As the waiter works the bicycle chain

back on the spindle for the bella donna
and the Carabinieri harass Senegalesi street merchants,

it’s the fire dancer who answers the question
who we are and where, or why we are

and what it matters: spume of dust
flaming out in the ghost of the old ghetto’s

shadow.
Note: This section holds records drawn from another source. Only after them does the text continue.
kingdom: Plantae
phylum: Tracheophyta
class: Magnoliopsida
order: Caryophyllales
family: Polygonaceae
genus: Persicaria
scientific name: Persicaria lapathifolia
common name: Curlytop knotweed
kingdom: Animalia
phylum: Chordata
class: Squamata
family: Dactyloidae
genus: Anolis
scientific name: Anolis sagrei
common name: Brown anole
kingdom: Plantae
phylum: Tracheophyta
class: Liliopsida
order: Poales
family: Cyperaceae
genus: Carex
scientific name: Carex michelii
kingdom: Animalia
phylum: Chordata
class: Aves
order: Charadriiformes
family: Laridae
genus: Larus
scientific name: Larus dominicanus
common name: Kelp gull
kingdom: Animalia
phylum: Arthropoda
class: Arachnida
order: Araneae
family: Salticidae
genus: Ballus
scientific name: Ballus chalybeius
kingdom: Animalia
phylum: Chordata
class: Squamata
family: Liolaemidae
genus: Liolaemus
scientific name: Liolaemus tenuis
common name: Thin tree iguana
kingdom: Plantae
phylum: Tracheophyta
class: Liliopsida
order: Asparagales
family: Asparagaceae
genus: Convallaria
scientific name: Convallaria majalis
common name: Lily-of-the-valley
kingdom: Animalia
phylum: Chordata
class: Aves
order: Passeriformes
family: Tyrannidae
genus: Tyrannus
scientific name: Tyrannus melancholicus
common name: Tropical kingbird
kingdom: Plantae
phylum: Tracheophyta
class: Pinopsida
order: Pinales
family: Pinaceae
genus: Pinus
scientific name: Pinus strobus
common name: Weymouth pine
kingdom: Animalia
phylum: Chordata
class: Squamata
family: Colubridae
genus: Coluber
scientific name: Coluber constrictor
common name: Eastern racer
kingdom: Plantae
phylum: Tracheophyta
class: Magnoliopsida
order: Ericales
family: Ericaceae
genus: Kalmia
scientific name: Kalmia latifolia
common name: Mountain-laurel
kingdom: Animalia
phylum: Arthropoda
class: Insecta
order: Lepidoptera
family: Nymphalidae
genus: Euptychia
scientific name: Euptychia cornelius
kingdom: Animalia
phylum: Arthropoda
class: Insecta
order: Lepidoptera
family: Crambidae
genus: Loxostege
But only down Via Roma
will the conditions of our mortality

become clear, where the ciotoli artist
measures the forehead of a goddess

in centimeters, the distance from eye
to ear rubbed into pavement stone

where we are the grains of a crayon smear,
the chalk dust of our being

peeled like the flesh of sycamores,
ribbons blown beyond the piazza—

find love, find love spore fluff offers
in dry drizzle-fall from the canopy,

fawn umbrellas parachuting like snow
over Piazza Massimo D’Azeglio

and colors of confetti along Via Della Colonna
fade to the same dun as, glancing back,

Eurydice entered falling into Orpheus’s memory
a second time, the way Florence does now,

the old palazzo rising against a bowl
of terra cotta, Miniata swimming like Jupiter’s

moon through Galileo’s telescope,
the tides of the city rushing past the homeless

man whose rant, brittle as broken wine,
echoes in the loggia

where some vain Medici rides a bronze horse
against the uncertain composition of the sky.